Pour ne jamais plus connaître la guerre

(Translation of the legal novel by the famous Greek lawyer, defender of conscientious objectors during and after the colonial regime)

Sometimes it’s simple coincidences, encounters made seemingly by chance, that turn our whole lives upside down. The one experienced by Minas Destounis, a young Greek man barely 18, radically changed the course of his life. Promised a bright future, one day he found himself behind prison bars. Humiliated, tortured and isolated, he never regretted his chance encounter. On the contrary, it was the best thing that could have happened to him. From now on, he could live with the respect of his conscience.

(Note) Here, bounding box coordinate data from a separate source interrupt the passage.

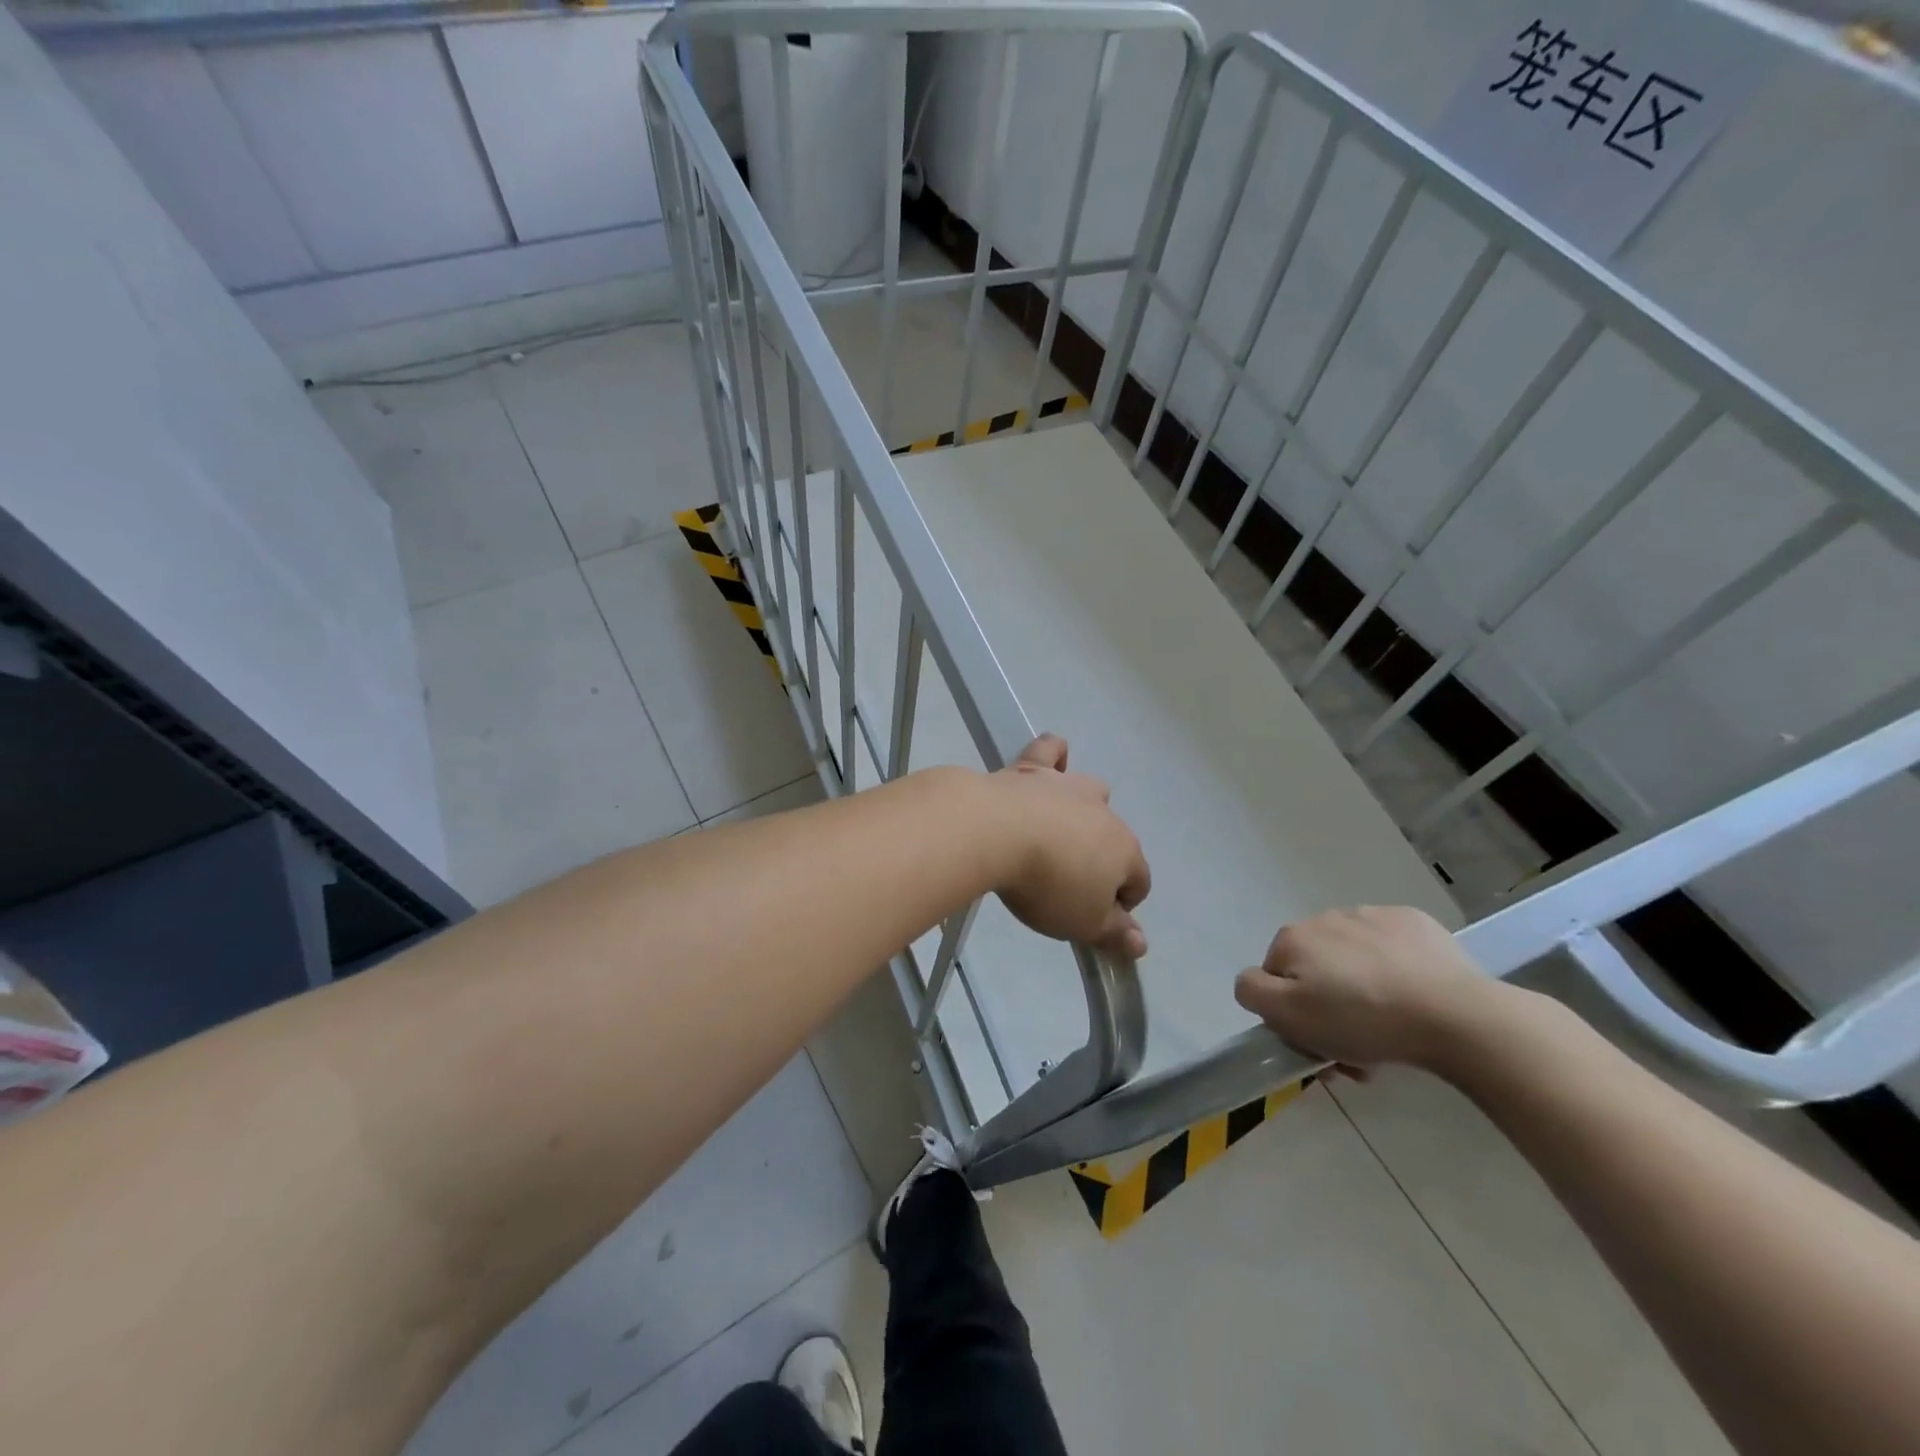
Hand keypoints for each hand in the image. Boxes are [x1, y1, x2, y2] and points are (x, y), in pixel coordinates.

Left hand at [984, 735, 1150, 958]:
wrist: (996, 832)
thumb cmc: (1046, 884)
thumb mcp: (1082, 923)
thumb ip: (1114, 933)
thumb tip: (1141, 944)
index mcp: (1124, 850)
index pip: (1138, 880)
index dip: (1122, 904)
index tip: (1093, 919)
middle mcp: (1103, 811)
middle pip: (1114, 837)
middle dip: (1101, 858)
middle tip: (1067, 882)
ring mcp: (1067, 785)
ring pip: (1091, 791)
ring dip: (1084, 810)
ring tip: (1059, 832)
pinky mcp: (1031, 768)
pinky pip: (1051, 751)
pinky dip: (1054, 755)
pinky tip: (1051, 762)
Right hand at [1232, 906, 1499, 1070]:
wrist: (1455, 1015)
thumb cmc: (1363, 1019)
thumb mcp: (1289, 1016)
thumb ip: (1252, 991)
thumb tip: (1253, 981)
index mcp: (1293, 938)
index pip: (1274, 978)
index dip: (1292, 1014)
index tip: (1319, 1043)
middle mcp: (1326, 917)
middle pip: (1315, 969)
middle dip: (1329, 1006)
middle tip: (1356, 1048)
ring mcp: (1372, 915)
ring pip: (1352, 960)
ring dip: (1360, 989)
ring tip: (1390, 1026)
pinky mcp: (1415, 923)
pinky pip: (1391, 950)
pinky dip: (1394, 971)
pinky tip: (1414, 997)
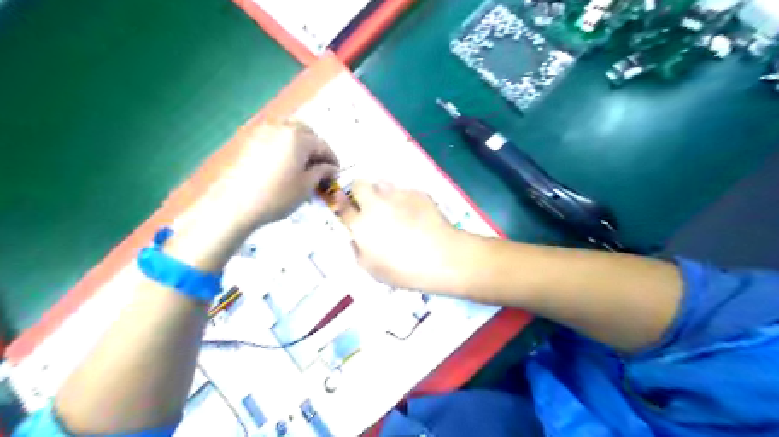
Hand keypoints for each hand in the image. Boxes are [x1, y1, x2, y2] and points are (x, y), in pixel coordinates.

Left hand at [212, 119, 340, 227]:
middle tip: (320, 165)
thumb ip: (322, 172)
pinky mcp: (250, 141)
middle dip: (316, 147)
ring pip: (289, 131)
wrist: (236, 204)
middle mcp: (281, 128)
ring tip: (303, 163)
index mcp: (298, 137)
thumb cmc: (277, 195)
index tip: (336, 172)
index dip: (332, 159)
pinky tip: (285, 162)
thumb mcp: (306, 186)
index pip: (322, 145)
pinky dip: (284, 145)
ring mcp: (263, 132)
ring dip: (300, 143)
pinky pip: (274, 137)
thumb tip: (332, 168)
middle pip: (305, 132)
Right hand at [338, 179, 463, 291]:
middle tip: (368, 202)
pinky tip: (416, 212)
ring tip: (394, 206)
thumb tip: (355, 239)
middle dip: (360, 191)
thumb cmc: (404, 270)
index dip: (341, 202)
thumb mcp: (373, 270)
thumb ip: (358, 251)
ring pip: (382, 183)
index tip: (342, 199)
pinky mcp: (417, 192)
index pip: (343, 207)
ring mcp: (397, 196)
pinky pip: (404, 190)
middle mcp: (375, 205)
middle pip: (359, 185)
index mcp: (361, 225)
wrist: (442, 257)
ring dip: (382, 192)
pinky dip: (405, 199)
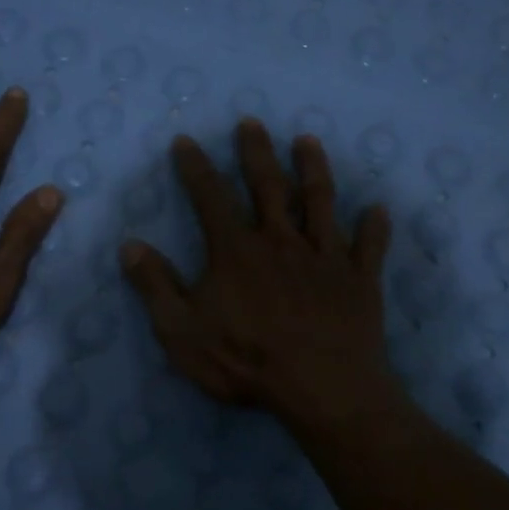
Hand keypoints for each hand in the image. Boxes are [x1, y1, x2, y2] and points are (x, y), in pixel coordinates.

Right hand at [120, 119, 392, 422]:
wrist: (321, 388)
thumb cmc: (246, 360)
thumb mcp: (181, 331)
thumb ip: (155, 286)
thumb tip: (130, 245)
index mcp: (236, 250)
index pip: (210, 197)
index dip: (195, 167)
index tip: (186, 141)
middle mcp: (281, 240)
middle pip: (267, 185)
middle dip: (256, 151)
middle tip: (252, 121)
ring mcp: (324, 256)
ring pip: (319, 201)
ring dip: (313, 169)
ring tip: (308, 141)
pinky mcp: (359, 279)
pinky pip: (369, 246)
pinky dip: (374, 227)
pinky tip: (378, 209)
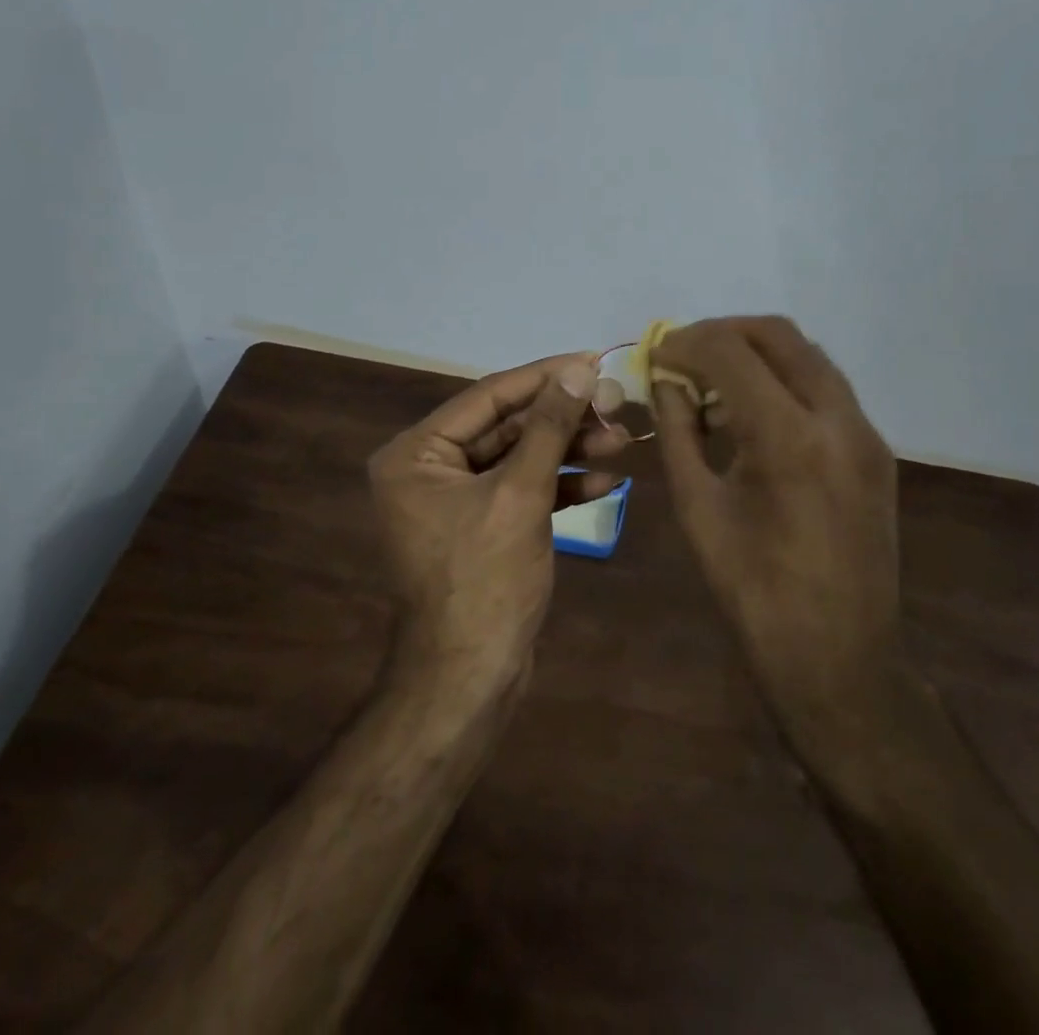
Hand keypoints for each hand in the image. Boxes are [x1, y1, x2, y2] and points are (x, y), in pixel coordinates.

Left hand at [369, 354, 626, 690]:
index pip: (488, 397)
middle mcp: (429, 469)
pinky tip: (604, 482)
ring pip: (520, 458)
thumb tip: (579, 370)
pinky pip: (522, 491)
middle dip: (564, 418)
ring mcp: (456, 500)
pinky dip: (560, 485)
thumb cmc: (485, 580)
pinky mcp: (482, 526)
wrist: (471, 679)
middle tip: (617, 405)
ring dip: (568, 450)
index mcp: (416, 453)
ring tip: (622, 439)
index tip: (593, 360)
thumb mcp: (520, 494)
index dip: (544, 377)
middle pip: (506, 426)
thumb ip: (548, 427)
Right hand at [652, 317, 903, 739]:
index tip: (656, 354)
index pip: (731, 352)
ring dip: (756, 354)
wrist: (838, 657)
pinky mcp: (876, 451)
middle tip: (684, 355)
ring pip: (808, 356)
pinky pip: (826, 389)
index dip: (686, 343)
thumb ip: (678, 431)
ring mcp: (866, 433)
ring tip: (713, 386)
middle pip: (779, 334)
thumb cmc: (753, 591)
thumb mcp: (697, 507)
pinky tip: (752, 416)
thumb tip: (665, 382)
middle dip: (724, 333)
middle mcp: (839, 419)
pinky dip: (784, 382)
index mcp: (789, 438)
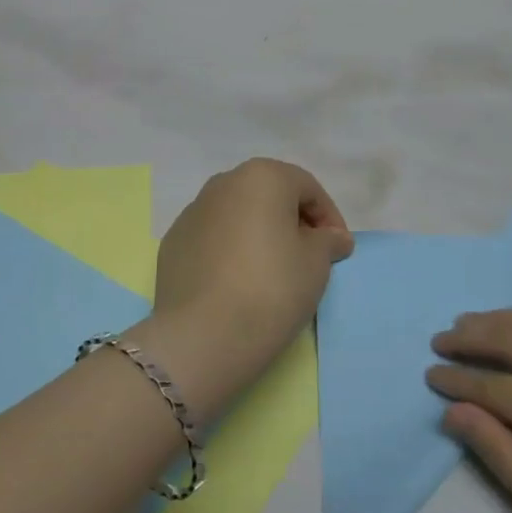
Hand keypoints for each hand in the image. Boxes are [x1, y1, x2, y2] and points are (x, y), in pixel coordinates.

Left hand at [151, 159, 352, 404]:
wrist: (204, 335)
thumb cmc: (272, 288)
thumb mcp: (317, 263)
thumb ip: (328, 240)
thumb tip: (332, 237)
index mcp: (261, 177)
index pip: (307, 188)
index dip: (329, 218)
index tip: (338, 250)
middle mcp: (222, 184)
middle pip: (268, 196)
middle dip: (292, 221)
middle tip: (308, 257)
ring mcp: (191, 213)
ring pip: (237, 216)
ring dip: (259, 235)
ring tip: (272, 272)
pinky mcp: (172, 244)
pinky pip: (213, 240)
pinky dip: (230, 252)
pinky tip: (238, 284)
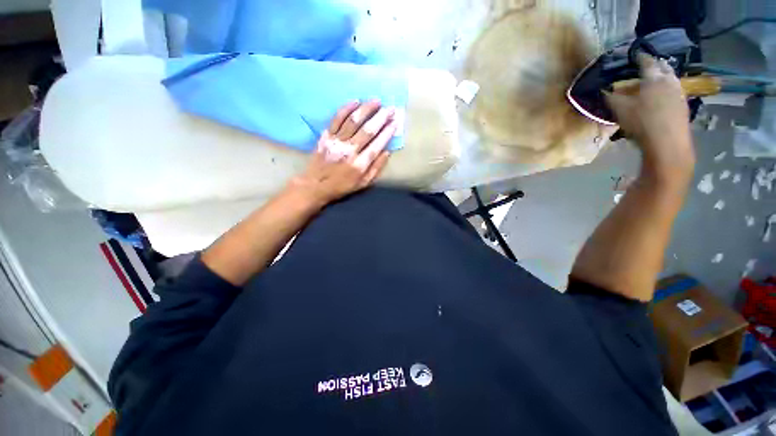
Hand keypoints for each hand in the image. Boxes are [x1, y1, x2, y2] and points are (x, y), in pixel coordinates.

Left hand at [285, 100, 397, 207]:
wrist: (315, 185)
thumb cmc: (342, 186)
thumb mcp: (363, 184)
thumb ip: (376, 168)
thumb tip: (387, 152)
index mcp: (359, 165)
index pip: (377, 145)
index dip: (387, 133)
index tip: (395, 123)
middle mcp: (349, 151)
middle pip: (367, 130)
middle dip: (381, 118)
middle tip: (391, 108)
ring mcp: (336, 142)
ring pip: (353, 121)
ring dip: (366, 109)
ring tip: (376, 101)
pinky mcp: (326, 136)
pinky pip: (337, 119)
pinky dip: (346, 108)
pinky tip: (355, 101)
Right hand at [605, 54, 694, 180]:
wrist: (667, 143)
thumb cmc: (642, 122)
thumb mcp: (619, 110)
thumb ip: (610, 97)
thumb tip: (602, 90)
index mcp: (653, 78)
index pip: (646, 61)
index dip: (639, 56)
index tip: (633, 53)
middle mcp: (669, 81)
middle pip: (663, 67)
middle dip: (654, 64)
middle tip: (646, 64)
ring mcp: (679, 93)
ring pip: (670, 78)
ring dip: (662, 76)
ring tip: (654, 79)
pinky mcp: (683, 105)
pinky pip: (674, 90)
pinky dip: (667, 88)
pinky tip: (661, 95)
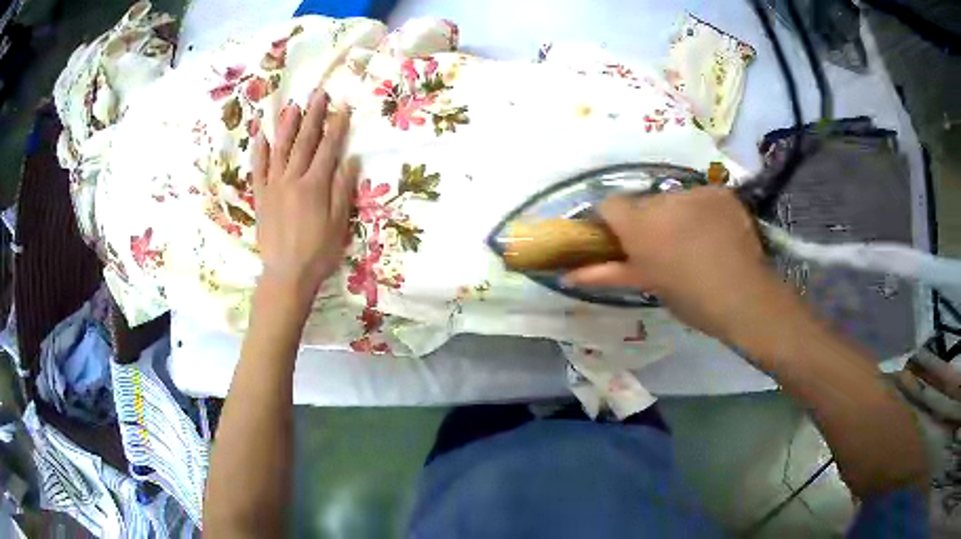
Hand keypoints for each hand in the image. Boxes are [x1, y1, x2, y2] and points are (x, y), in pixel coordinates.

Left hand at [252, 90, 356, 298]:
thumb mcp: (339, 224)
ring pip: (280, 149)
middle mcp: (292, 179)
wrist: (286, 275)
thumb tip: (350, 159)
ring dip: (287, 126)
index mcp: (314, 185)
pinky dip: (259, 151)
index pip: (328, 148)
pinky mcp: (260, 197)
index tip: (343, 107)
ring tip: (293, 106)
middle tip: (318, 94)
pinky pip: (258, 169)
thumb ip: (342, 189)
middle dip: (313, 116)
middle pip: (304, 142)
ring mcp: (273, 186)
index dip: (337, 126)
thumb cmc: (317, 252)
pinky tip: (260, 135)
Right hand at [565, 187, 787, 342]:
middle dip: (647, 220)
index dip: (611, 221)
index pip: (609, 205)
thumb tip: (566, 276)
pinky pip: (703, 197)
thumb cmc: (691, 298)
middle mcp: (663, 199)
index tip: (620, 240)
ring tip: (695, 242)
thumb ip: (606, 274)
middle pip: (644, 202)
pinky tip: (717, 233)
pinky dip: (704, 211)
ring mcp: (696, 192)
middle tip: (663, 248)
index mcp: (640, 225)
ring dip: (677, 214)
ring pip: (674, 198)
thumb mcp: (647, 285)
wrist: (744, 296)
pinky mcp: (721, 192)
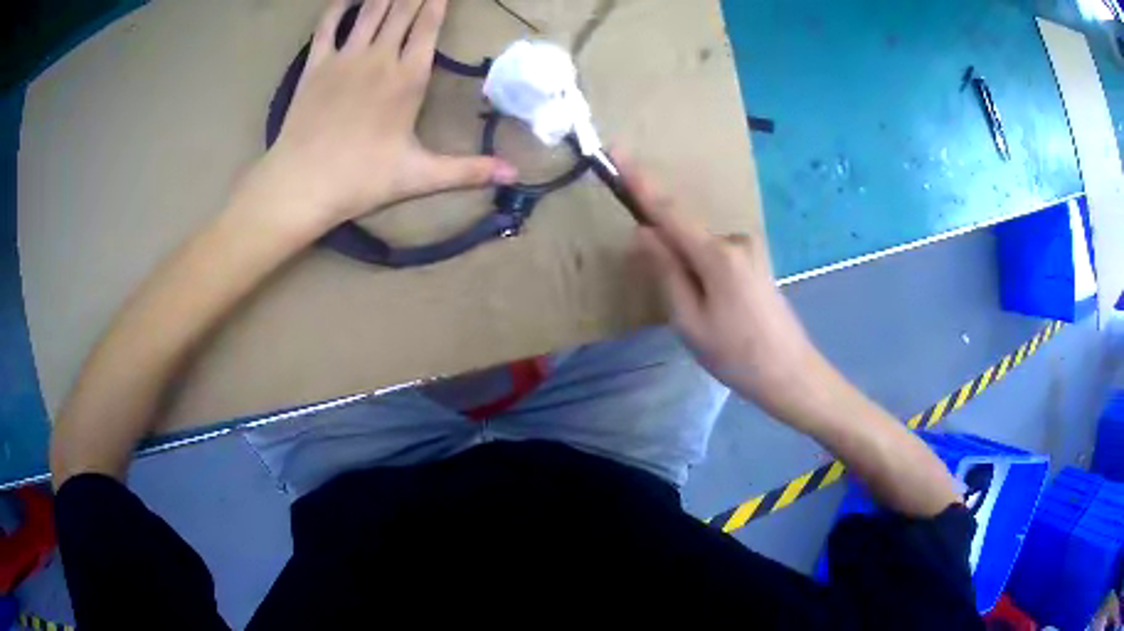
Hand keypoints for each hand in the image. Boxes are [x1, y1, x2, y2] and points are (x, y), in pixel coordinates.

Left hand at [259, 0, 516, 230]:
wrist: (302, 185)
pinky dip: (338, 5)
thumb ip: (468, 170)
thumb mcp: (420, 177)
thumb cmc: (361, 181)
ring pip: (371, 10)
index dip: (438, 1)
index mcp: (409, 78)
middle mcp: (380, 57)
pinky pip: (328, 24)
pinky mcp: (315, 65)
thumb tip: (515, 175)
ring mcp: (345, 57)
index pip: (429, 25)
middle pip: (403, 10)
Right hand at [622, 155, 825, 418]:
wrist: (791, 374)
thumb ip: (666, 271)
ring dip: (688, 272)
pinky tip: (716, 310)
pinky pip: (714, 256)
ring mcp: (749, 249)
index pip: (669, 211)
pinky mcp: (755, 261)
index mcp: (717, 254)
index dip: (640, 182)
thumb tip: (644, 232)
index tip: (616, 151)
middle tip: (679, 304)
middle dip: (668, 255)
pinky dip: (703, 273)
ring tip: (704, 320)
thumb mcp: (689, 321)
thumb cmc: (736, 355)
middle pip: (684, 233)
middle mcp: (735, 240)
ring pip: (699, 249)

“Billions of dollars are spent every year, and a large number of renowned international personalities are constantly busy in pseudo-advice for peace and disarmament commissions, in order to achieve what my client has already achieved – disarmament. But why are they doing all this? Because three thousand years of human history have taught them that when mankind is armed, the only thing it succeeds in doing is flooding every corner of the earth with innocent blood.”

Thanassis REPPAS was born in 1938 in Fanari, Olympia, and showed talent as a writer and poet from an early age. A law graduate from Athens University, he worked for many years as a lawyer, while continuing to write short stories, essays and plays.

The present book was written in 1979 and published the same year in Greek under the title Pour motifs de conscience. It was his experiences as an advocate for conscientious objectors that motivated him to write this work based on true events. More recently, the book has been reprinted and translated into various languages under the title Pour ne jamais connaître la guerre (Never to Know War Again), thus expressing the theme and purpose of this work even more satisfactorily.